== EXTRACT PROVIDED
Single by Karl Martindahl, Daniel Karlsson, and Robin Bengtsson
- Released: 2008
- Songwriter(s): Erik Anjou
- Producer(s): Keith Almgren

= Wake Up World =

"Wake Up World" is the 2008 official single for the Swedish charity Hjälp Haiti ("Help Haiti"). The song was written by Erik Anjou and interpreted by Karl Martindahl, Daniel Karlsson and Robin Bengtsson. The initiative for the song was by Andreas Wistrand of the band Highlights. Songwriter Erik Anjou and music producer Keith Almgren donated all proceeds of the song to FRII (making up 103 organizations).

==Hjälp Haiti==
"Hjälp Haiti" was a collection of 14 different organisations engaged in helping Haiti after its earthquake. Under FRII, (Frivilligorganisationernas Insamlingsråd) and TV4 Group, the organizations included:
- ActionAid
- Erikshjälpen
- Frälsningsarmén (The Salvation Army)
- Hoppets Stjärna
- Läkarmissionen,
- Plan Sverige
- PMU InterLife
- Rädda Barnen (Save the Children)
- Röda Korset (The Red Cross)
- Skandinaviska Barnmissionen
- SOS-Barnbyar (SOS Children's Villages)
- Svenska FN-förbundet
- Svenska Kyrkan (Church of Sweden)
- Unicef Sverige.

==Participating artists==
Artists involved in the project included:
- Karl Martindahl, Daniel Karlsson and Robin Bengtsson - vocals
- Fredrik Wännman and Lars Norgren / Ramtitam - recorded, mixed and mastering
- Kristoffer Folin - assistant technician
- Johan Bergqvist - guitar and keyboard
- Mårten Bengtsson - bass
- Fredrik Svensson - drums
- Johannes Lagtun and Kristoffer Folin - disc cover

==Performances==
The song was performed live on TV4 television station's program Nyhetsmorgon with Andreas Wistrand made the presentation alongside Maria Ros Jernberg, communications manager of FRII.
====
ACTIONS TO TAKE –
**A)** In the article on "Wake Up World," who played bass on the song?
**B)** In the article on "Wake Up World," change "Plan Sverige" to "Plan International Sweden" and give the stretch from "- Hoppets Stjärna" through "(SOS Children's Villages)" again with that change.
== DATA
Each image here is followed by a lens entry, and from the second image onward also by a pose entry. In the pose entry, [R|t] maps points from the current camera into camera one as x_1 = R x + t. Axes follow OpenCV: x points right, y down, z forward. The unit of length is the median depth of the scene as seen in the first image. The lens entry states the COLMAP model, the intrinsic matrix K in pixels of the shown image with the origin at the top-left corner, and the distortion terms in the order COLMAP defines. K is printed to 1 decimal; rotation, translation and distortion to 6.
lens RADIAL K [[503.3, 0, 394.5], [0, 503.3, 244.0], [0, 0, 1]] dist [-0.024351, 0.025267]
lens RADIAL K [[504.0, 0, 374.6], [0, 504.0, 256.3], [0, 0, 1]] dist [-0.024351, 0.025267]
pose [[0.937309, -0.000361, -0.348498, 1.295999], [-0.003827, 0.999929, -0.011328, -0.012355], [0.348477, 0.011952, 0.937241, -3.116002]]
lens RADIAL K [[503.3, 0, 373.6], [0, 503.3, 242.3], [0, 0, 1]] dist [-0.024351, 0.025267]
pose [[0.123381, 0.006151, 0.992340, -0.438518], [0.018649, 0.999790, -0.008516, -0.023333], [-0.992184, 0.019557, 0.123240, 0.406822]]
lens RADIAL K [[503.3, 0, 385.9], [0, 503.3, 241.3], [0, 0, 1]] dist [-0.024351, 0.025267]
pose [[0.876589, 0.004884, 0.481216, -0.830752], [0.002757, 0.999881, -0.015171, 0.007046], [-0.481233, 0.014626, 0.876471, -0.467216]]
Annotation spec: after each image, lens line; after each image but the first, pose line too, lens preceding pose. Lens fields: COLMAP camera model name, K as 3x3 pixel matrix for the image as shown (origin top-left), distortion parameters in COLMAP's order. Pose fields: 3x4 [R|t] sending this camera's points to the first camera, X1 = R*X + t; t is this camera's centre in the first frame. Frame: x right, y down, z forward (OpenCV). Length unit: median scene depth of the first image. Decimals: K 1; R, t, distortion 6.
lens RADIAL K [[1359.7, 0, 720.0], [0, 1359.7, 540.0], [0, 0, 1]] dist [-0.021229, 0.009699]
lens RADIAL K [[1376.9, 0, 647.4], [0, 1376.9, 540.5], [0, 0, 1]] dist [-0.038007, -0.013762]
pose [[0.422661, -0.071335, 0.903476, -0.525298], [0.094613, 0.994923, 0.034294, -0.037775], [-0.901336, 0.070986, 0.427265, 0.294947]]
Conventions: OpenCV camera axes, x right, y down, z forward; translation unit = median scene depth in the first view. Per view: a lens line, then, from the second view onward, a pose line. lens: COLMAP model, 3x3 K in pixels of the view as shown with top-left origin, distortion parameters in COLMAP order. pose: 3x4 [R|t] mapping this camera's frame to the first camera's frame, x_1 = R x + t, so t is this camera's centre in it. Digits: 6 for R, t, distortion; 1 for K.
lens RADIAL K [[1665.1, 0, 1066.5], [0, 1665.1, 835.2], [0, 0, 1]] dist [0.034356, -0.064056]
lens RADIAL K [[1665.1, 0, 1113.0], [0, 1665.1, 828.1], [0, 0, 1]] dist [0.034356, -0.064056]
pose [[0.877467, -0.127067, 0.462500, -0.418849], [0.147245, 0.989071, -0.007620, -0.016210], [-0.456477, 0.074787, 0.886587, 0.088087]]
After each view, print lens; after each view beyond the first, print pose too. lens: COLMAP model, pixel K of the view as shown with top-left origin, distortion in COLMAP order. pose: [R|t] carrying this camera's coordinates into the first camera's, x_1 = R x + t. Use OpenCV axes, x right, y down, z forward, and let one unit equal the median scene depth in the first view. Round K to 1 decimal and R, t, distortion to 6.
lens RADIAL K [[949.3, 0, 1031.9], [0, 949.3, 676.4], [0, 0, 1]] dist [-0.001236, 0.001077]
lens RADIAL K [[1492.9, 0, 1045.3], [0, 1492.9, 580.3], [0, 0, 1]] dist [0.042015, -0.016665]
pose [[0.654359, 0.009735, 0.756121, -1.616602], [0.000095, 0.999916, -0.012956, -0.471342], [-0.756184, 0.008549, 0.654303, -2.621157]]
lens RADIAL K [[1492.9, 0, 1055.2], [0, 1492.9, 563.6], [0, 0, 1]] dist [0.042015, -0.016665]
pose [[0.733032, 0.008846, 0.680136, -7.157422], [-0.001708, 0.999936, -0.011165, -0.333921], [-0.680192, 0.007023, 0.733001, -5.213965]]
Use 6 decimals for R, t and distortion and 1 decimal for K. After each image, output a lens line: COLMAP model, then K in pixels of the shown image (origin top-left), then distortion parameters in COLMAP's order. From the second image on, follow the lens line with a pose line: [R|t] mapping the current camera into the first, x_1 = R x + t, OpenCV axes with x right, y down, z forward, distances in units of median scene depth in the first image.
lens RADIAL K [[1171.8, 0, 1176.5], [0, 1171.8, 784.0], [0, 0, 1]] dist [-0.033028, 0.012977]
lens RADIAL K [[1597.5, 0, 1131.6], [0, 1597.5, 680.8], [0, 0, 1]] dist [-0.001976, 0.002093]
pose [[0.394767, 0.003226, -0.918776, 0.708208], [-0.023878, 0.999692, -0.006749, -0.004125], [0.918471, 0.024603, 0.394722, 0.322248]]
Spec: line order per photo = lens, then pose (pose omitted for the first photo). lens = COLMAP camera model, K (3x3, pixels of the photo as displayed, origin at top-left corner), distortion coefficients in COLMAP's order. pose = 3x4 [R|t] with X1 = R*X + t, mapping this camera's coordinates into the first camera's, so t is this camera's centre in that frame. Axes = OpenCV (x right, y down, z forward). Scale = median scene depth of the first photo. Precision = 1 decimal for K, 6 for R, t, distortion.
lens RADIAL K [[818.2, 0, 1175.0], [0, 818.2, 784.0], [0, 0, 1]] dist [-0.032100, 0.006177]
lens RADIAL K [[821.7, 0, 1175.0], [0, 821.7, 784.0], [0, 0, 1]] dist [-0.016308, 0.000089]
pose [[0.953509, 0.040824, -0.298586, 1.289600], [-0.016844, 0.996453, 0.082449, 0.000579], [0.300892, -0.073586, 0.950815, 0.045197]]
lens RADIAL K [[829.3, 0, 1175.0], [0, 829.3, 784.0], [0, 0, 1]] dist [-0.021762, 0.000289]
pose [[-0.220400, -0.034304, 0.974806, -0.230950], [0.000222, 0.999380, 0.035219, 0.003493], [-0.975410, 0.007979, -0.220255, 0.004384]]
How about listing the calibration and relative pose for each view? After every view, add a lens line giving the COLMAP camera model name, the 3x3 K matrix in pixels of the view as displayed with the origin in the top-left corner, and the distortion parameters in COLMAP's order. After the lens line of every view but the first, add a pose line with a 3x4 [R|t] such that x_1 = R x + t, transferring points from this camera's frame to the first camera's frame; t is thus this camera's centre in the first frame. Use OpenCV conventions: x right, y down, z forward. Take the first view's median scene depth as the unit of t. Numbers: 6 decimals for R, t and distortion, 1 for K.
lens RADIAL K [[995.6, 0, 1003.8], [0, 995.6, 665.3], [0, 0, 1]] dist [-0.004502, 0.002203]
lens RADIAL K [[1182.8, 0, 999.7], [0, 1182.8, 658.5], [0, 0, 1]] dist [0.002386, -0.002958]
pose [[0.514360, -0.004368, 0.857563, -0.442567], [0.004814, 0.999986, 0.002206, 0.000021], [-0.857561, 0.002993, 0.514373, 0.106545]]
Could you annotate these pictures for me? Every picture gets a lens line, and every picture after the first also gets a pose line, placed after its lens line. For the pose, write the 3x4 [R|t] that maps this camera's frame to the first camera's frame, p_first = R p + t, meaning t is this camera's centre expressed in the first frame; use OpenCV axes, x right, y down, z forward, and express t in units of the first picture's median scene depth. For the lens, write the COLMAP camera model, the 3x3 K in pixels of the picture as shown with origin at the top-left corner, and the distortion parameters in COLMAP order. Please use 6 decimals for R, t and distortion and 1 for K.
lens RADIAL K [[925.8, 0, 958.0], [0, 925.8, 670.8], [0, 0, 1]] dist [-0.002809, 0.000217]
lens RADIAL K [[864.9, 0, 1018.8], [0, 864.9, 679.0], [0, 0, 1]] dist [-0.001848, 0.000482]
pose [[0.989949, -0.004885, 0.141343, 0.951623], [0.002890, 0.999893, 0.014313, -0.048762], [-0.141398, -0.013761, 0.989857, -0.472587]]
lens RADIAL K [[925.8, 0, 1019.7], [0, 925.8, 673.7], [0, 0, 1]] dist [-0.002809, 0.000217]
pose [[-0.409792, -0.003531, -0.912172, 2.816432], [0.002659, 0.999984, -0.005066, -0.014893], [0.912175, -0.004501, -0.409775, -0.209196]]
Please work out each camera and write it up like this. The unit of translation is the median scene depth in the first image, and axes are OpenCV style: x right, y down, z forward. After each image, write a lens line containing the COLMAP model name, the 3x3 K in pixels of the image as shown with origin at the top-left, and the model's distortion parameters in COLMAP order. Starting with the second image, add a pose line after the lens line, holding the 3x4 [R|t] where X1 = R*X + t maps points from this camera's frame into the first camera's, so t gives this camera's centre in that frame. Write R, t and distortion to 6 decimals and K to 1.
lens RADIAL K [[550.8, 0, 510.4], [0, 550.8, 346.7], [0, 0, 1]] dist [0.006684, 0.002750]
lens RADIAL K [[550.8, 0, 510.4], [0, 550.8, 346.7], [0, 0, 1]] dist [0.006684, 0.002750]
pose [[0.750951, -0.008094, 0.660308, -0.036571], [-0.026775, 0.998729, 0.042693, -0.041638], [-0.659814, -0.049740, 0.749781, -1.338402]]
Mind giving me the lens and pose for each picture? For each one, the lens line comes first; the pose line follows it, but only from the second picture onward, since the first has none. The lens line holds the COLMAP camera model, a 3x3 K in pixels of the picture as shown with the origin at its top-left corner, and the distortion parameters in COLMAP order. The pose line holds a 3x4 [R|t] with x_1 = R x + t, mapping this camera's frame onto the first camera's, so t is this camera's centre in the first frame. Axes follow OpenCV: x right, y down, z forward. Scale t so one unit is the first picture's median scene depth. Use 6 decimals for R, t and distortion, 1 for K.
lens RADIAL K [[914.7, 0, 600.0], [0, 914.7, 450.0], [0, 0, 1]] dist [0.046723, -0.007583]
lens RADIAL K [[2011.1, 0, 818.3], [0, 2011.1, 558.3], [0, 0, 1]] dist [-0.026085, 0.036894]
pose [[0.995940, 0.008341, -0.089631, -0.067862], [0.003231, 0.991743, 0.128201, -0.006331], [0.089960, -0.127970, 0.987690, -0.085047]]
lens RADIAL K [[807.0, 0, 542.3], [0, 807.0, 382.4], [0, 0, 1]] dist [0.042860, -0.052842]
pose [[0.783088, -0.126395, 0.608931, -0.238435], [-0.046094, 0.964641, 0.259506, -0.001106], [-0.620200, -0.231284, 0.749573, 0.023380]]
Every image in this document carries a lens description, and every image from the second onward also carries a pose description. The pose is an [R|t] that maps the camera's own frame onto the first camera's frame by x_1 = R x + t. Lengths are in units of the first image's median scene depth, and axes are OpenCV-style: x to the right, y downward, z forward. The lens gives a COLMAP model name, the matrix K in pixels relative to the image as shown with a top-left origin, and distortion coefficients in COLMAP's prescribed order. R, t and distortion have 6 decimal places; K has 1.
====
RESPONSE LIST –
**A)** Mårten Bengtsson

**B)**
- Hoppets Stjärna
- Läkarmissionen,
- Plan International Sweden
- PMU InterLife
- Rädda Barnen (Save the Children)
- Röda Korset (The Red Cross)
- Skandinaviska Barnmissionen
- SOS-Barnbyar (SOS Children's Villages)